*** Data Section Begins ***

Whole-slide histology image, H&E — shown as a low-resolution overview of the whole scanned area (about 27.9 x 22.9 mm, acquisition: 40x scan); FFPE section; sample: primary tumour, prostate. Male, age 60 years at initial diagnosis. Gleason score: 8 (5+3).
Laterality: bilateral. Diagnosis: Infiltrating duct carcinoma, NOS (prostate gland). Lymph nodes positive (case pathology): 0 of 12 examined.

*** Data Section Ends ***
*** Data Section Begins ***

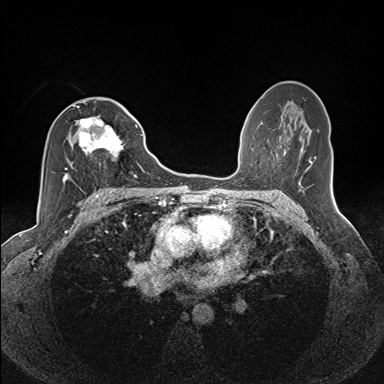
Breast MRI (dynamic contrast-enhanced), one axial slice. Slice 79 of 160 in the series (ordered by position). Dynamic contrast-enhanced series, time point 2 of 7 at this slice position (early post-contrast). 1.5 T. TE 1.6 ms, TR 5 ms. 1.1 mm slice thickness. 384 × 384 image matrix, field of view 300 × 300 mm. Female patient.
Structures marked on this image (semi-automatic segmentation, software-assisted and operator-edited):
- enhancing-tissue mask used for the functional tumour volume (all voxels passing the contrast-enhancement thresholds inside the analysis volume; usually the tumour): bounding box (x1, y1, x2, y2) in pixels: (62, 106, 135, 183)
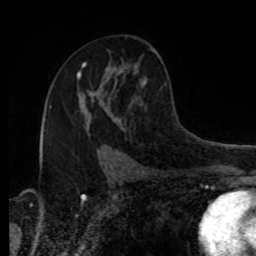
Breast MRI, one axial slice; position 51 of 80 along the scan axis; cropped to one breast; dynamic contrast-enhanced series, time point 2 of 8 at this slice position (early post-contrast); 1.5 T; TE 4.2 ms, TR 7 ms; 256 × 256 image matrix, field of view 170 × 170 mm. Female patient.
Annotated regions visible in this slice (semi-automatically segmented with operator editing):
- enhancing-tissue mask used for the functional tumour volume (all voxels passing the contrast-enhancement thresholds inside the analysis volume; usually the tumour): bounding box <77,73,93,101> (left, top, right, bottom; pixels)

*** Data Section Ends ***
*** Data Section Begins ***

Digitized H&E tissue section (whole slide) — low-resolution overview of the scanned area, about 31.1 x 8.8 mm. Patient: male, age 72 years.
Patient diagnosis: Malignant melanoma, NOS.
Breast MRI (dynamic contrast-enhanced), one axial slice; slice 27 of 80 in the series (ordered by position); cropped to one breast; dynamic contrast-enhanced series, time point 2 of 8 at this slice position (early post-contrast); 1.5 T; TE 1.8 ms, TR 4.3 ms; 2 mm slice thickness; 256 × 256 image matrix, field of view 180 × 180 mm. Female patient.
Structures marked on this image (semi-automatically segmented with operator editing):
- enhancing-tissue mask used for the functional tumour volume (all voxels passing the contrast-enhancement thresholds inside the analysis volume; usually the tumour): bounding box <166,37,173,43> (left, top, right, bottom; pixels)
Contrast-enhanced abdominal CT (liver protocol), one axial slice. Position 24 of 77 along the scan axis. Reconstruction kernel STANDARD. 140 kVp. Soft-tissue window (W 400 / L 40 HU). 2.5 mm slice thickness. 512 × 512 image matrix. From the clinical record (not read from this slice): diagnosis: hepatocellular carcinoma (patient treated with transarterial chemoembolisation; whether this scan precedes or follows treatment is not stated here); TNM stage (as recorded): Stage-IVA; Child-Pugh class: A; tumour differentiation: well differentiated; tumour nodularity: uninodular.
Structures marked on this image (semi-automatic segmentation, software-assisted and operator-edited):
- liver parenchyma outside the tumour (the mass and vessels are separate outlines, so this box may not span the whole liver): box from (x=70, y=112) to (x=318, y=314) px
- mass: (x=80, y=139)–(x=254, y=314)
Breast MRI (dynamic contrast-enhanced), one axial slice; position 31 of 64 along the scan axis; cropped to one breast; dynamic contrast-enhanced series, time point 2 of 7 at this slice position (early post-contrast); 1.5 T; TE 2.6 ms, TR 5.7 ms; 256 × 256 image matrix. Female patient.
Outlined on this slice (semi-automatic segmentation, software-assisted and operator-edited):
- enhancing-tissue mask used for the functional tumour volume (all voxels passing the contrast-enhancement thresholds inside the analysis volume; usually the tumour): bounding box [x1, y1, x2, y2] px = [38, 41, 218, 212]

*** Data Section Ends ***

## Try it
Within the material above, the line with "Structures marked on this image (semi-automatically" opens the range and the line with "41, 218, 212]" closes it; reproduce that range word for word.

## Response to the exercise
Structures marked on this image (semi-automatically segmented with operator editing):
- enhancing-tissue mask used for the functional tumour volume (all voxels passing the contrast-enhancement thresholds inside the analysis volume; usually the tumour): bounding box <166,37,173,43> (left, top, right, bottom; pixels)
Contrast-enhanced abdominal CT (liver protocol), one axial slice. Position 24 of 77 along the scan axis. Reconstruction kernel STANDARD. 140 kVp. Soft-tissue window (W 400 / L 40 HU). 2.5 mm slice thickness. 512 × 512 image matrix. From the clinical record (not read from this slice): diagnosis: hepatocellular carcinoma (patient treated with transarterial chemoembolisation; whether this scan precedes or follows treatment is not stated here); TNM stage (as recorded): Stage-IVA; Child-Pugh class: A; tumour differentiation: well differentiated; tumour nodularity: uninodular.
Structures marked on this image (semi-automatic segmentation, software-assisted and operator-edited):
- liver parenchyma outside the tumour (the mass and vessels are separate outlines, so this box may not span the whole liver): box from (x=70, y=112) to (x=318, y=314) px
- mass: (x=80, y=139)–(x=254, y=314)
Breast MRI (dynamic contrast-enhanced), one axial slice; position 31 of 64 along the scan axis; cropped to one breast; dynamic contrast-enhanced series, time point 2 of 7 at this slice position (early post-contrast); 1.5 T; TE 2.6 ms, TR 5.7 ms; 256 × 256 image matrix. Female patient.
Outlined on this slice (semi-automatic segmentation, software-assisted and operator-edited):
- enhancing-tissue mask used for the functional tumour volume (all voxels passing the contrast-enhancement thresholds inside the analysis volume; usually the tumour): bounding box [x1, y1, x2, y2] px = [38, 41, 218, 212]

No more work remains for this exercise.